# Do this
Transcribe the text of every entry below word for word. Leave the pictures out.

Extracted records:
•••

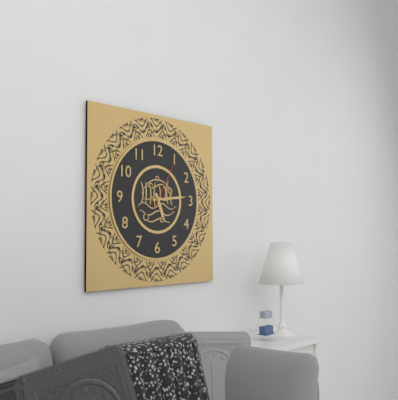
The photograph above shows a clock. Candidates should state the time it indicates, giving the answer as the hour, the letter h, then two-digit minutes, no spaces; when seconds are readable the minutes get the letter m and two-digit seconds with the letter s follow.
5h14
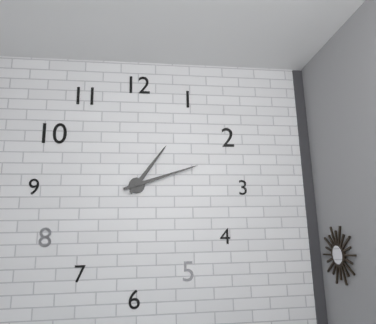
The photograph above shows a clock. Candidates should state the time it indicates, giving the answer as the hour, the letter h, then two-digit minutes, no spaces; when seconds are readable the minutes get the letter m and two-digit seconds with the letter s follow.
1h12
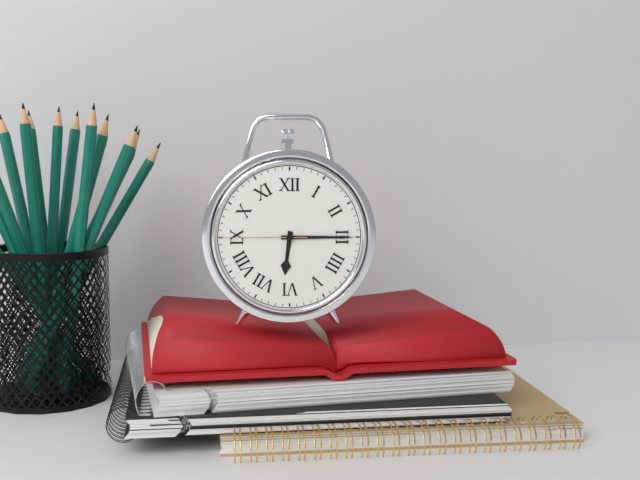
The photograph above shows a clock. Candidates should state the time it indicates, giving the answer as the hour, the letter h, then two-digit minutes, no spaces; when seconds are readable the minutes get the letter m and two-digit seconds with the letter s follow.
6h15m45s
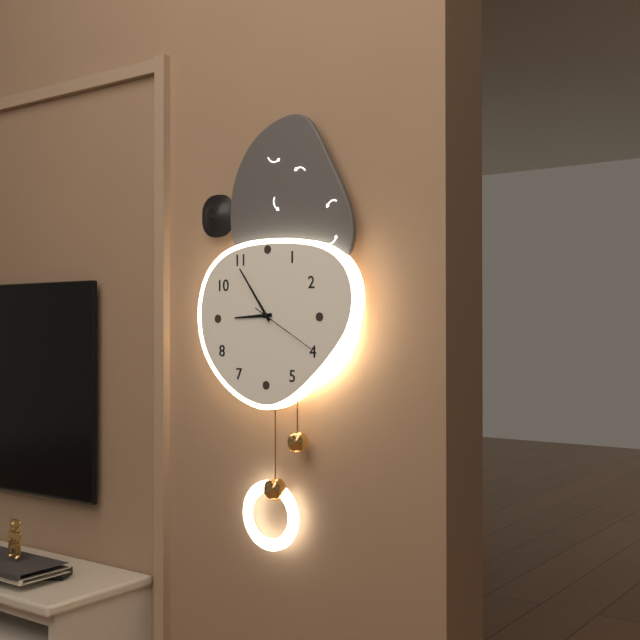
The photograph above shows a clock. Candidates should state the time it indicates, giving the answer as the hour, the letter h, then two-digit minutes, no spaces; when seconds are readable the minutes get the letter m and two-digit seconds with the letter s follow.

•••

# Final result
The photograph above shows a clock. Candidates should state the time it indicates, giving the answer as the hour, the letter h, then two-digit minutes, no spaces; when seconds are readable the minutes get the letter m and two-digit seconds with the letter s follow.
5h14
The photograph above shows a clock. Candidates should state the time it indicates, giving the answer as the hour, the letter h, then two-digit minutes, no spaces; when seconds are readable the minutes get the letter m and two-digit seconds with the letter s follow.
1h12
The photograph above shows a clock. Candidates should state the time it indicates, giving the answer as the hour, the letter h, then two-digit minutes, no spaces; when seconds are readable the minutes get the letter m and two-digit seconds with the letter s follow.
6h15m45s
The photograph above shows a clock. Candidates should state the time it indicates, giving the answer as the hour, the letter h, then two-digit minutes, no spaces; when seconds are readable the minutes get the letter m and two-digit seconds with the letter s follow.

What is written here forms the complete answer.